The photographs here were taken during six months in Africa driving on a road trip, eight and a half thousand miles across eighteen countries from Marrakech to Cape Town. I was there working for an Irish technology company shooting video for their marketing content, finishing April 24. The presentation is chronological & southerly, starting in Gatwick airport.

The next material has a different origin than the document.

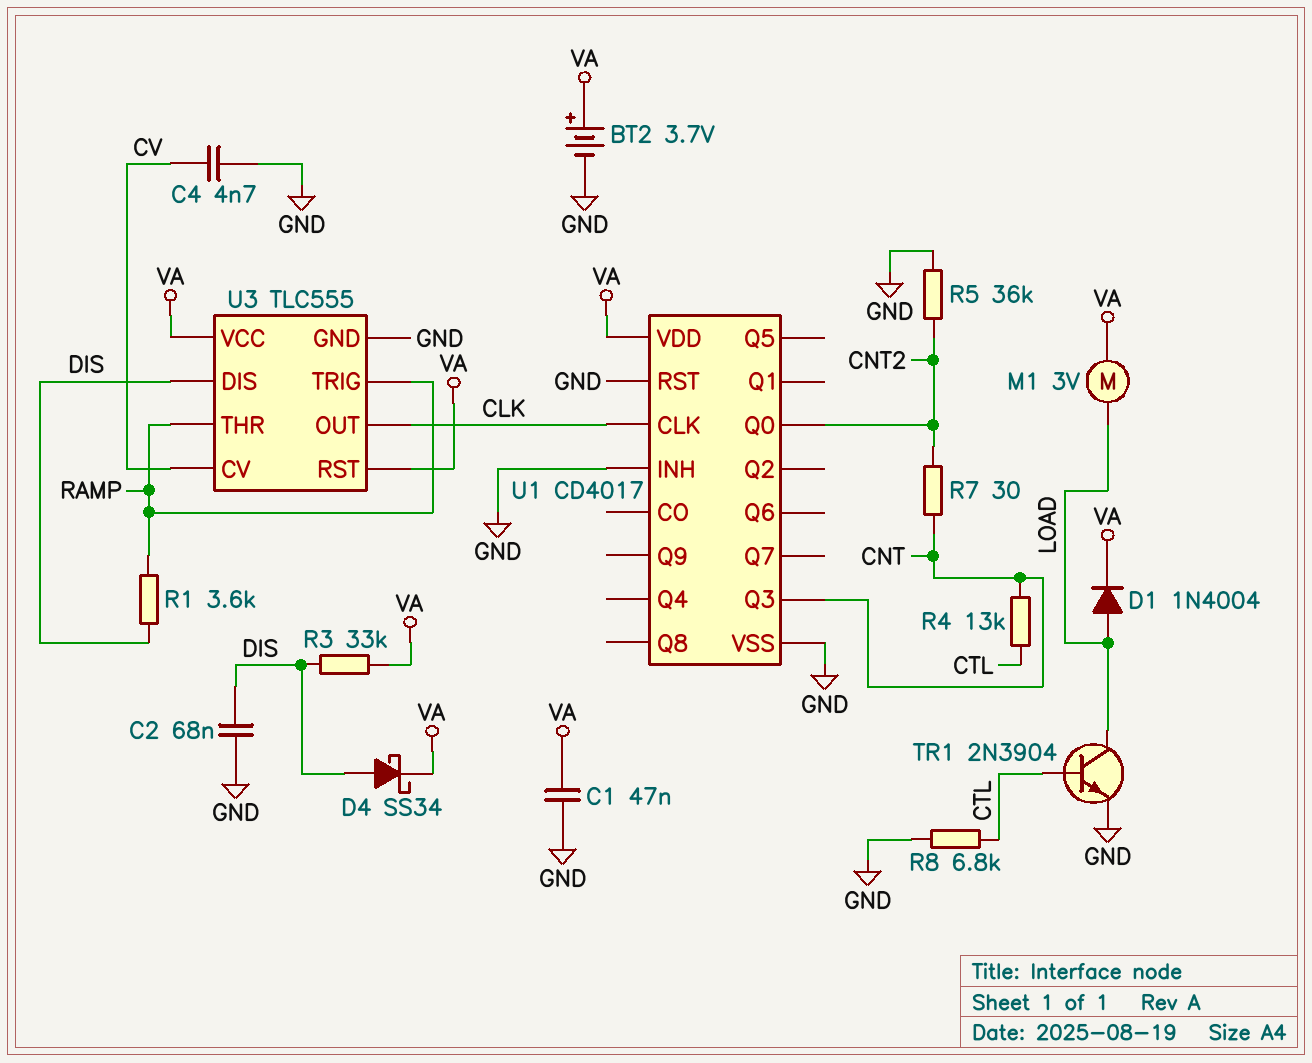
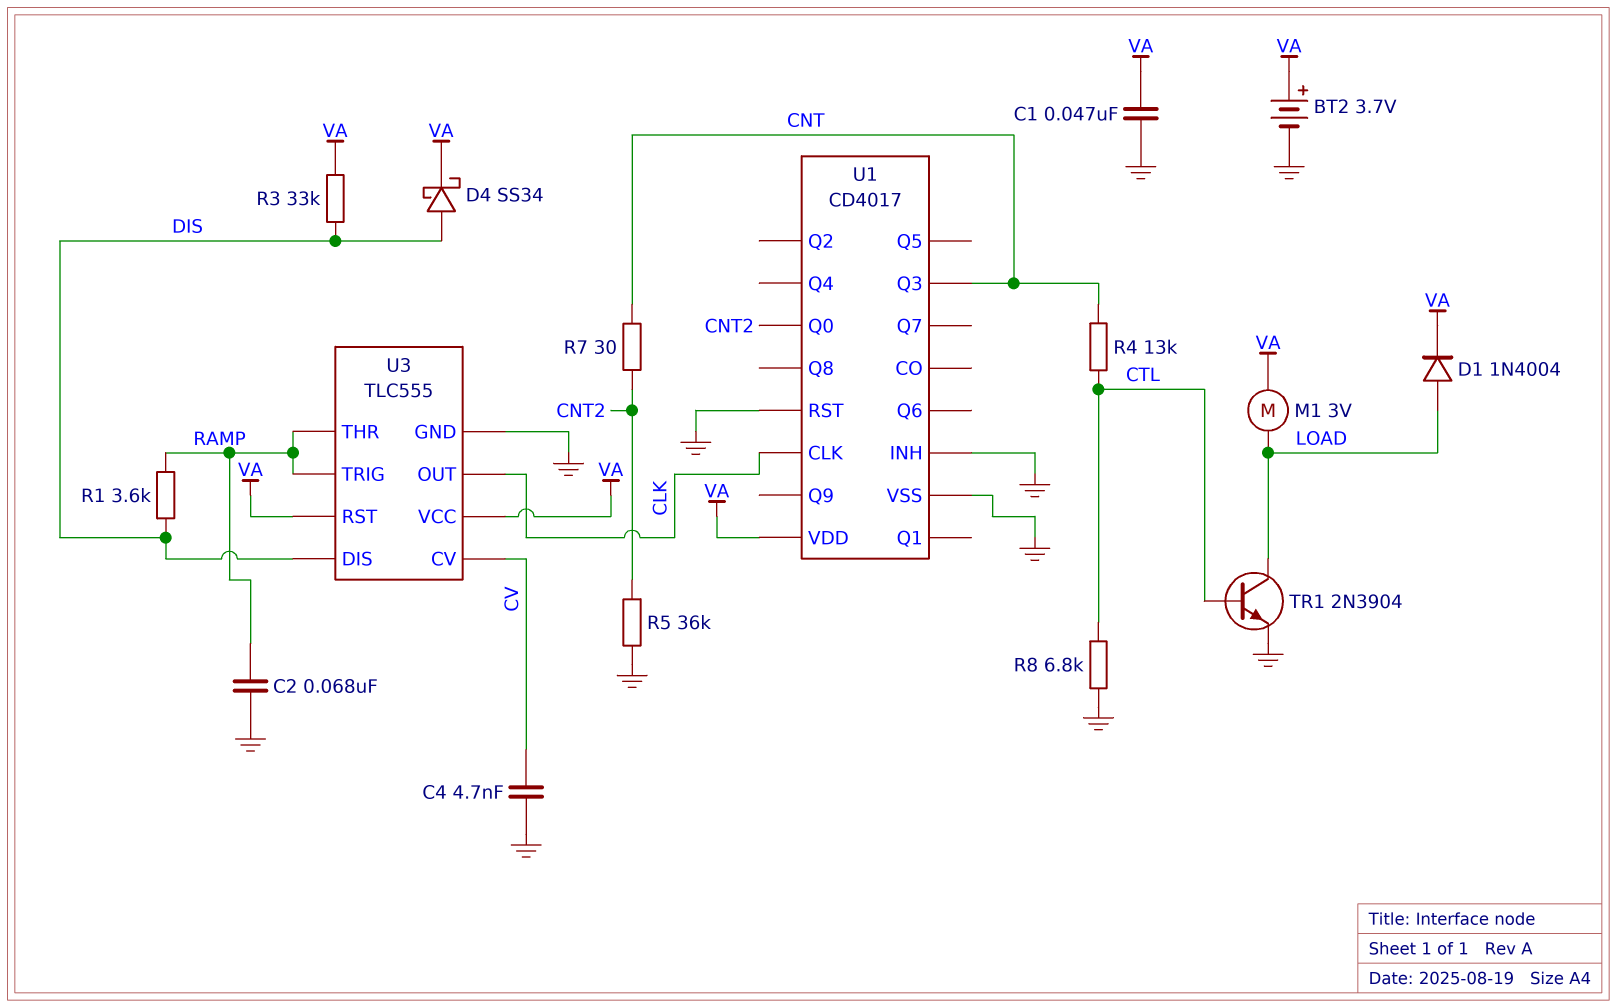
C2: 68nF (DIS, GND) -> 68nF (GND, RAMP)

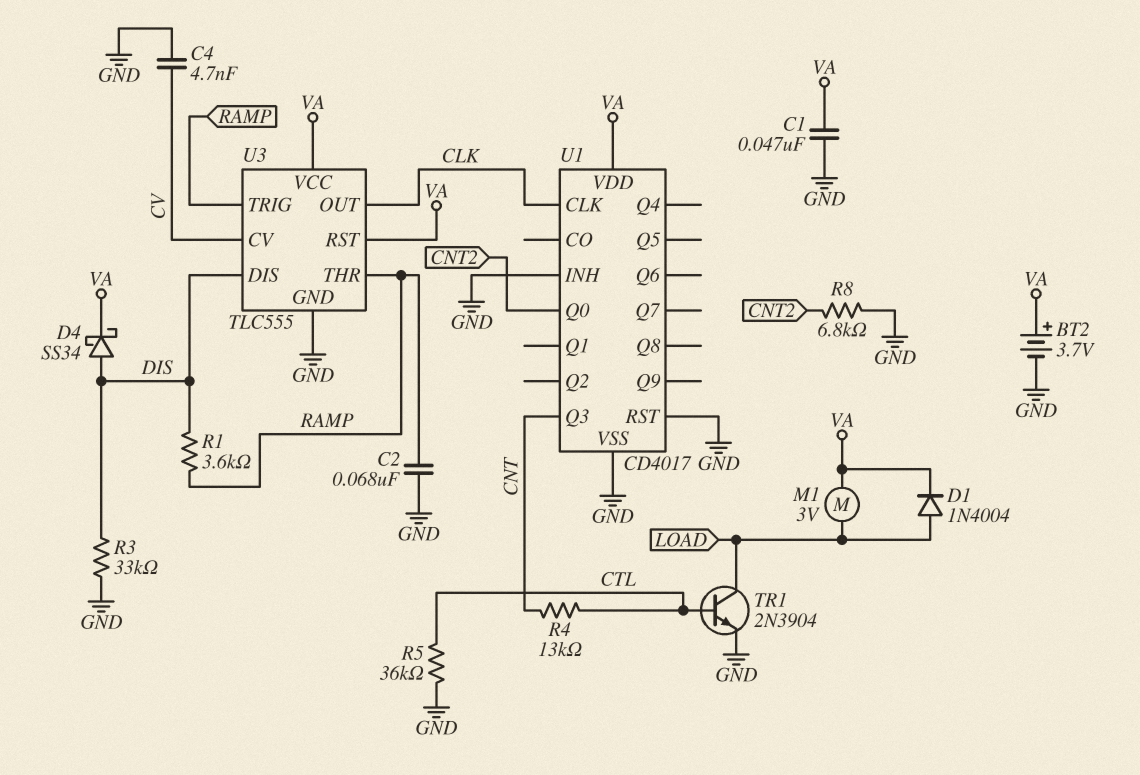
R3: 33k (DIS, VA) -> 33k (DIS, GND)
R5: 36k (CNT2, GND) -> 36k (CTL, GND)
R7: 30 (CNT, CNT2) -> none
R8: 6.8k (CTL, GND) -> 6.8k (CNT2, GND)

My approach was to produce an unscripted visual study, with scenes determined by the roads driven and time available, which was not dedicated to my photography and [so] often compromised. Six am starts and multiple different beds in a week were common. Sometimes there were bed bugs and middle of the night ‘disturbances’. And occasionally crisp white sheets, room service & frosty air conditioning. The discombobulating circumstances have inevitably caused the outputs to present a degree of chaos to viewers surrounding time and place and that the pictures variability can look like that of different photographers. The truth is that travelling fast and slow through great distances, I didn’t necessarily know literally or metaphorically what would happen next. And that I like the resulting scatter gun narrative, for its faithful resonance with what was going on behind the camera.
The intention was to produce pictorial ‘lyrical’ documentary, to try and capture the individual atmosphere of the mise en scènes as well as a photographic representation as would mitigate postcolonial / Eurocentric subjectivity. The pictures are sometimes raw, quite formal, candid or deadpan, telling stories about the land, patterns, structures, mood and people. The aim is to convey the powerful effects of the heat, light and time, while challenging stereotypes with localised glimpses that engaged me as an outsider with questions about, for example economics, race and identity.
There’s no hierarchy or boundary of subject matter. Themes include beauty, banality and occasional inchoate danger. The selection here is taken from a portfolio of three hundred offering layered complexity, sometimes well camouflaged behind an ambiguous aesthetic.
The writing is a response to the philosophical journey that resulted from Being There, in Africa on the road, not vicariously – watching TV, or reading another’s account, but ‘IRL’. Initially I was struck by the haptic visceral impact. A second wave of philosophical and epistemological discovery hit me later, at home, when considering what can, and what are perhaps the limits of what is reliable to say about Africa as a white European man, with a camera.
The idea of this book is to explore and provoke reflection upon how contemporary imagery in art, media and increasingly Ai combine to shape our perception of reality, and [to] question the contentious concept of photographic authenticity. Ideally, I want to provoke imagination about what lies beyond the viewfinder’s frame and reflection about Africa today, in the present, the now.